Time and love in The Ambassadors v Les Misérables 

Over the past couple weeks I’ve been working with AI tools to explore the experience of time, with a focus on literary representations. And then I’ve included the artifacts of that work as input for other experiments with AI tools. Without going down the path of how I worked my way from comparing Puck in A Midsummer Night’s Dream with Pandarus in Troilus and Cressida to comparing Strether in James’ The Ambassadors to Jean Valjean in Hugo’s Les Misérables, I’ll just jump to the punchline. AI created this table in a slide from a presentation about “Architecting Trust” in organizations pursuing AI projects. It won’t make it into the final pitch deck, but it’s sort of accidentally brilliant.

The Technical Codex: Two Models of Time

Strether (The Perception of Time)Valjean (The Vocation of Action)
Concept: Time as consciousness.

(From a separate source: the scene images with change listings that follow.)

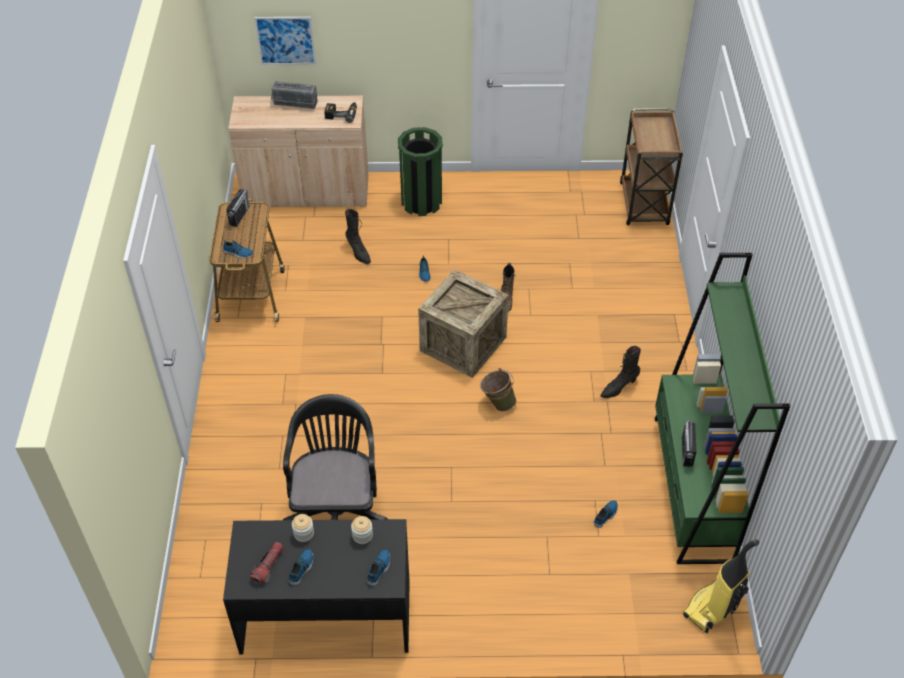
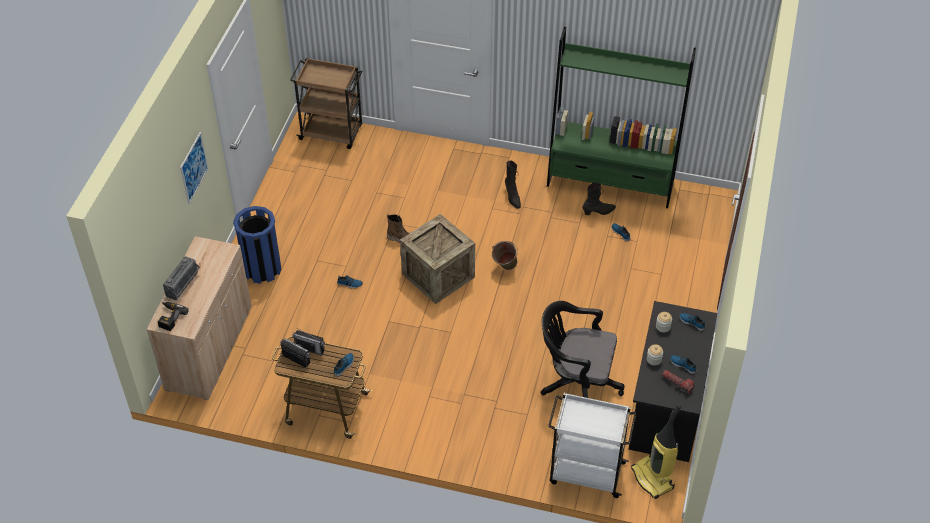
camera: 75 degrees left, 0 degrees up
picture [254,17,316,65] -> picture moved to [180,132,208,204]
power drill [324,102,357,123] -> power drill moved to [158,302,189,331]
black boot [345,209,371,264] -> black boot moved to [582,182,616,215]
green trash can [398,127,443,216] -> blue trash can [233,206,281,284]
radio [682,418,697,467] -> radio moved to [292,328,325,356]
vacuum cleaner [683,540,759,633] -> vacuum cleaner moved to [631,404,681,499]
none -> white cart [548,393,637,498]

Love as an aesthetic experience.Concept: Time grounded in eternity. Love as a vocation enacted in the sewers of Paris.
Action: Redeeming time by finally, fully perceiving a present moment. The quiet sorrow of arriving too late.Action: Redeeming time through action. Moving through the world bending the machinery of contingency to protect others.

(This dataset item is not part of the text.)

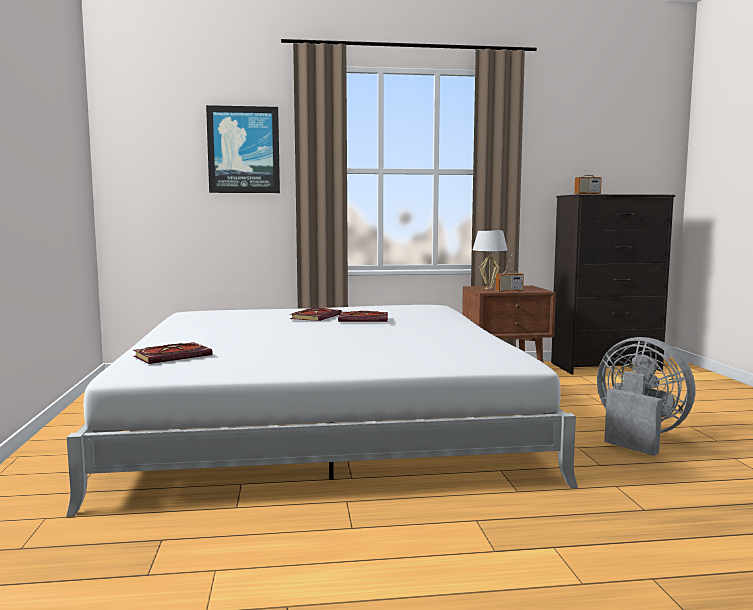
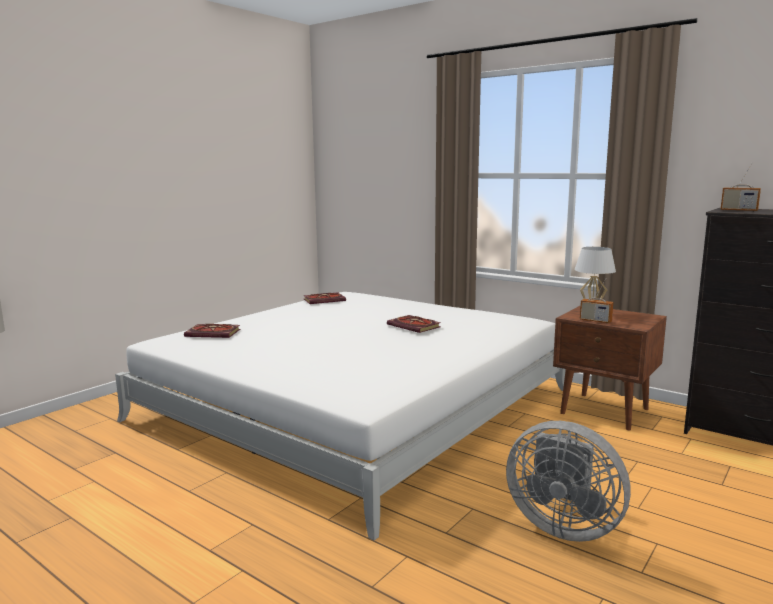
camera: 45 degrees right, 5 degrees up
picture [206,105,280,193] -> none
book [290,308,342,321] -> book moved to [303,292,346,304]
grey fan [597,337,696,456] -> grey fan turned 120 degrees clockwise [506,421,631,542]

For the most part I assess LLMs’ abilities to interpret literature as about as good as a talented undergraduate English major, one that is eager to please and get to the right answer. But once in awhile, there’s a student in class who can use wit and humor to shape insights and open up multiple, rich interpretations of a work. Sometimes they say outrageous things they don’t even fully understand but still display genius like a savant.

Valjean’s journey through the sewers to save Marius is epic, sublime sacrifice and as intensely scary and disturbing as any scene Stephen King has written. And “Love as a vocation enacted in the sewers of Paris” is a great jumping off point for a conversation about everything that novel does.